## What you need to do
Print each of the rows below word for word, keeping every line unchanged and in the same order.

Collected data
=== Section Start ===

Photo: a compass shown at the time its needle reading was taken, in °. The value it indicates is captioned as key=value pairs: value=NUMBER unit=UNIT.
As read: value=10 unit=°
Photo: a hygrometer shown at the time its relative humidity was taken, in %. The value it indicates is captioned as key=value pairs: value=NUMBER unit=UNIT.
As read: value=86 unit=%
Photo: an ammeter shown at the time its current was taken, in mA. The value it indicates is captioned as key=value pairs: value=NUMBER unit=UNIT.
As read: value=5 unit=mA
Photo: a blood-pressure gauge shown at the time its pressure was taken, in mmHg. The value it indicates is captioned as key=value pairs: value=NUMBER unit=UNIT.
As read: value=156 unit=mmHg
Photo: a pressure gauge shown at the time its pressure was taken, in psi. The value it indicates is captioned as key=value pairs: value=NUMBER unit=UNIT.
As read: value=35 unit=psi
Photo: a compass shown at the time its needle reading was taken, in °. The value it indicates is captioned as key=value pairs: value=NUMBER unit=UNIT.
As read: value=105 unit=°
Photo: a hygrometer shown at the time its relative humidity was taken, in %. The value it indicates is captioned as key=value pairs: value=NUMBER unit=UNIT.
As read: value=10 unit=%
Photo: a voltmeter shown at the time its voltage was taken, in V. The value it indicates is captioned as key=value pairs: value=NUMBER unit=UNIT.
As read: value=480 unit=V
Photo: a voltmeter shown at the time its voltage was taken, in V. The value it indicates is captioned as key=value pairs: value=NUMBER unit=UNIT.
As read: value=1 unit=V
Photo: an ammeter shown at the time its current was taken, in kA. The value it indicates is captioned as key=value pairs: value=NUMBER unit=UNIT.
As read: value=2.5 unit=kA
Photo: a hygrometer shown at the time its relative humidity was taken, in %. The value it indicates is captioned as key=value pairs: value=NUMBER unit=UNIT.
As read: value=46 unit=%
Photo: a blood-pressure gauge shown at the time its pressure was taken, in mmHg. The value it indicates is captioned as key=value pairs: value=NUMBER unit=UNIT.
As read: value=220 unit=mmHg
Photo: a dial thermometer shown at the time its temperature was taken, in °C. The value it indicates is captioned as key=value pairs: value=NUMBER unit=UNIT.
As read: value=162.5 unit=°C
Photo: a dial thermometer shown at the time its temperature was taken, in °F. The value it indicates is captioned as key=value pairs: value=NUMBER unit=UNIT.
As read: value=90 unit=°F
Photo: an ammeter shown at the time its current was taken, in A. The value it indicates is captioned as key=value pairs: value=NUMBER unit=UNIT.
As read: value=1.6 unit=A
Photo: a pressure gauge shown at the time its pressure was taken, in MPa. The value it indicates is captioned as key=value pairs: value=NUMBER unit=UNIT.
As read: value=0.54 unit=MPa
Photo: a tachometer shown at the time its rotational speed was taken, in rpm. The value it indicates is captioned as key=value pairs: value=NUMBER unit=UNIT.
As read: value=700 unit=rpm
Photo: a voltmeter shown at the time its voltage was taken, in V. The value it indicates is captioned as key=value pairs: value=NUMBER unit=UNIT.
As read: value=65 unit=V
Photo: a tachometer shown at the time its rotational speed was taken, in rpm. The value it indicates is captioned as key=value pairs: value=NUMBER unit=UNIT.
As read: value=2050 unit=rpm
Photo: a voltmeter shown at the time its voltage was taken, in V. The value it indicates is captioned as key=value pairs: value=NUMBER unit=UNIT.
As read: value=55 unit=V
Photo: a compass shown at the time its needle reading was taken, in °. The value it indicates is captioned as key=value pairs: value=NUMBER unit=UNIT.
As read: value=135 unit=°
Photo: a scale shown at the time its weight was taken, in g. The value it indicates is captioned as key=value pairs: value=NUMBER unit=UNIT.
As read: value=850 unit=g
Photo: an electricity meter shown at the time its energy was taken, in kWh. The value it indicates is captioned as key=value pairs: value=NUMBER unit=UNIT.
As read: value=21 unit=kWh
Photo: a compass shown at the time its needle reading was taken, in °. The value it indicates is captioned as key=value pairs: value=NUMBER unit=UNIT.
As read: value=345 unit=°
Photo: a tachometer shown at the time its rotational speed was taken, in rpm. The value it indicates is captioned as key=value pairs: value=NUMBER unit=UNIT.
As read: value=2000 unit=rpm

=== Section End ===

## Answer for the task
Photo: a compass shown at the time its needle reading was taken, in °. The value it indicates is captioned as key=value pairs: value=NUMBER unit=UNIT.
As read: value=10 unit=°
Photo: a hygrometer shown at the time its relative humidity was taken, in %. The value it indicates is captioned as key=value pairs: value=NUMBER unit=UNIT.
As read: value=86 unit=%
Photo: an ammeter shown at the time its current was taken, in mA. The value it indicates is captioned as key=value pairs: value=NUMBER unit=UNIT.
As read: value=5 unit=mA
Photo: a blood-pressure gauge shown at the time its pressure was taken, in mmHg. The value it indicates is captioned as key=value pairs: value=NUMBER unit=UNIT.
As read: value=156 unit=mmHg
Photo: a pressure gauge shown at the time its pressure was taken, in psi. The value it indicates is captioned as key=value pairs: value=NUMBER unit=UNIT.
As read: value=35 unit=psi
Photo: a compass shown at the time its needle reading was taken, in °. The value it indicates is captioned as key=value pairs: value=NUMBER unit=UNIT.
As read: value=105 unit=°
Photo: a hygrometer shown at the time its relative humidity was taken, in %. The value it indicates is captioned as key=value pairs: value=NUMBER unit=UNIT.
As read: value=10 unit=%
Photo: a voltmeter shown at the time its voltage was taken, in V. The value it indicates is captioned as key=value pairs: value=NUMBER unit=UNIT.
As read: value=480 unit=V
Photo: a voltmeter shown at the time its voltage was taken, in V. The value it indicates is captioned as key=value pairs: value=NUMBER unit=UNIT.
As read: value=1 unit=V
Photo: an ammeter shown at the time its current was taken, in kA. The value it indicates is captioned as key=value pairs: value=NUMBER unit=UNIT.
As read: value=2.5 unit=kA
Photo: a hygrometer shown at the time its relative humidity was taken, in %. The value it indicates is captioned as key=value pairs: value=NUMBER unit=UNIT.
As read: value=46 unit=%
Photo: a blood-pressure gauge shown at the time its pressure was taken, in mmHg. The value it indicates is captioned as key=value pairs: value=NUMBER unit=UNIT.
As read: value=220 unit=mmHg
Photo: a dial thermometer shown at the time its temperature was taken, in °C. The value it indicates is captioned as key=value pairs: value=NUMBER unit=UNIT.
As read: value=162.5 unit=°C
Photo: a dial thermometer shown at the time its temperature was taken, in °F. The value it indicates is captioned as key=value pairs: value=NUMBER unit=UNIT.
As read: value=90 unit=°F
Photo: an ammeter shown at the time its current was taken, in A. The value it indicates is captioned as key=value pairs: value=NUMBER unit=UNIT.
As read: value=1.6 unit=A
Photo: a pressure gauge shown at the time its pressure was taken, in MPa. The value it indicates is captioned as key=value pairs: value=NUMBER unit=UNIT.
As read: value=0.54 unit=MPa
Photo: a tachometer shown at the time its rotational speed was taken, in rpm. The value it indicates is captioned as key=value pairs: value=NUMBER unit=UNIT.
As read: value=700 unit=rpm
Photo: a voltmeter shown at the time its voltage was taken, in V. The value it indicates is captioned as key=value pairs: value=NUMBER unit=UNIT.
As read: value=65 unit=V
Photo: a tachometer shown at the time its rotational speed was taken, in rpm. The value it indicates is captioned as key=value pairs: value=NUMBER unit=UNIT.
As read: value=2050 unit=rpm
Photo: a voltmeter shown at the time its voltage was taken, in V. The value it indicates is captioned as key=value pairs: value=NUMBER unit=UNIT.
As read: value=55 unit=V
Photo: a compass shown at the time its needle reading was taken, in °. The value it indicates is captioned as key=value pairs: value=NUMBER unit=UNIT.
As read: value=135 unit=°
Photo: a scale shown at the time its weight was taken, in g. The value it indicates is captioned as key=value pairs: value=NUMBER unit=UNIT.
As read: value=850 unit=g
Photo: an electricity meter shown at the time its energy was taken, in kWh. The value it indicates is captioned as key=value pairs: value=NUMBER unit=UNIT.
As read: value=21 unit=kWh
Photo: a compass shown at the time its needle reading was taken, in °. The value it indicates is captioned as key=value pairs: value=NUMBER unit=UNIT.
As read: value=345 unit=°
Photo: a tachometer shown at the time its rotational speed was taken, in rpm. The value it indicates is captioned as key=value pairs: value=NUMBER unit=UNIT.
As read: value=2000 unit=rpm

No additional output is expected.